Una parola sulla condotta da tenere durante un dibattito: il disputator cortese è
- Creativo e metodico
- Estroso e disciplinato
Non mi soffermo su che cosa sia il debate e sul perché in Italia non viene chiamato con il suo nome italiano dibattito, per l’appunto. In attesa di far luce su questo mistero riporto, per la cortese concessione del professor Cattani la slide con la definizione un po’ maldestra:

Concludo con le diverse possibili finalità del dibattito regolamentato, che non va inteso solo come strumento per qualificarsi alle Olimpiadi di dibattito, bensì come strumento di integrazione e di inclusione per:
- Formare ragionatori e “collaudatori di tesi”

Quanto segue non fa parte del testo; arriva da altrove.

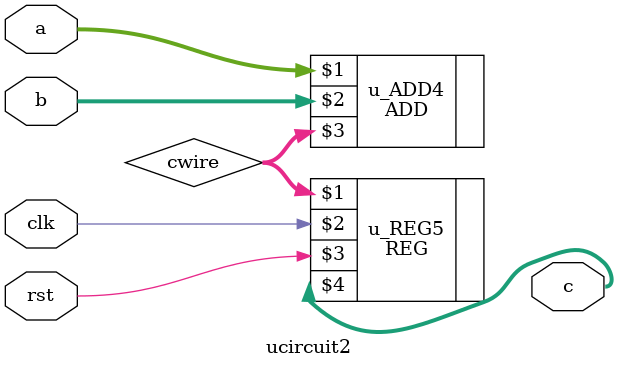
<source format=v>

module ucircuit2(

	 input clk,
	 input rst,
	 input [7:0] a,
	 input [15:0] b,

	 output [31:0] c
);

	 wire [31:0] cwire;
	 ADD #(32) u_ADD4 (a,b,cwire);
	 REG #(32) u_REG5 (cwire,clk,rst,c);


endmodule

// *********************************************************************************
// *                            END OF GENERATED FILE                              *
// *********************************************************************************

</source>
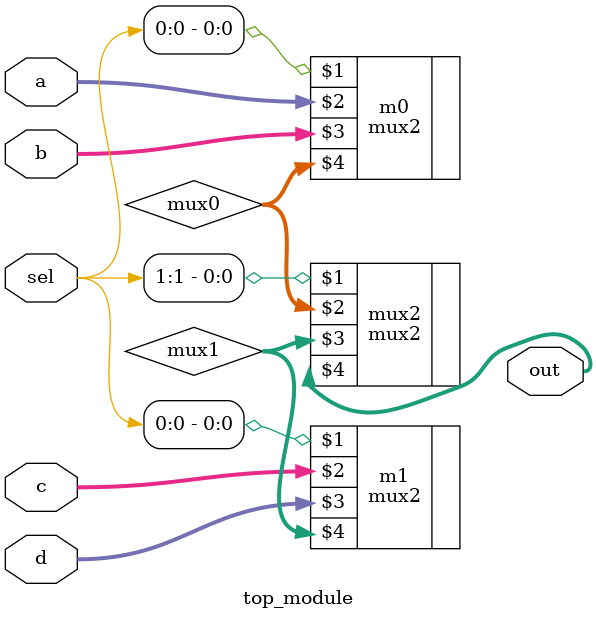
<source format=v>
module top_module (
    input [1:0] sel,
    input [7:0] a,
    input [7:0] b,
    input [7:0] c,
    input [7:0] d,
    output [7:0] out  ); //
    wire [7:0]mux0, mux1,mux3;
    mux2 m0 ( sel[0],    a,    b, mux0 );
    mux2 m1 ( sel[0],    c,    d, mux1 );
    mux2 mux2 ( sel[1], mux0, mux1,  out ); //mux1,0 ---error
endmodule

</source>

- Allenarsi a “fare cose da grande”
- Promuovere il senso critico e le capacità logiche
- Esercitare le capacità dialettiche
- Educare alla socialità e alla cittadinanza.
Vale a dire un potente strumento per creare cittadini emancipati, dotati di spirito critico e senso democratico. Esattamente ciò che, a guardarsi attorno, manca spesso nelle interazioni quotidiane.
PS: Un sentito grazie agli organizzatori del GTR18 che mi hanno consentito di partecipare al secondo giorno del Convegno: il professor Maurizio Manzin, il professor Federico Puppo e la dottoressa Serena Tomasi del CERMEG Trento.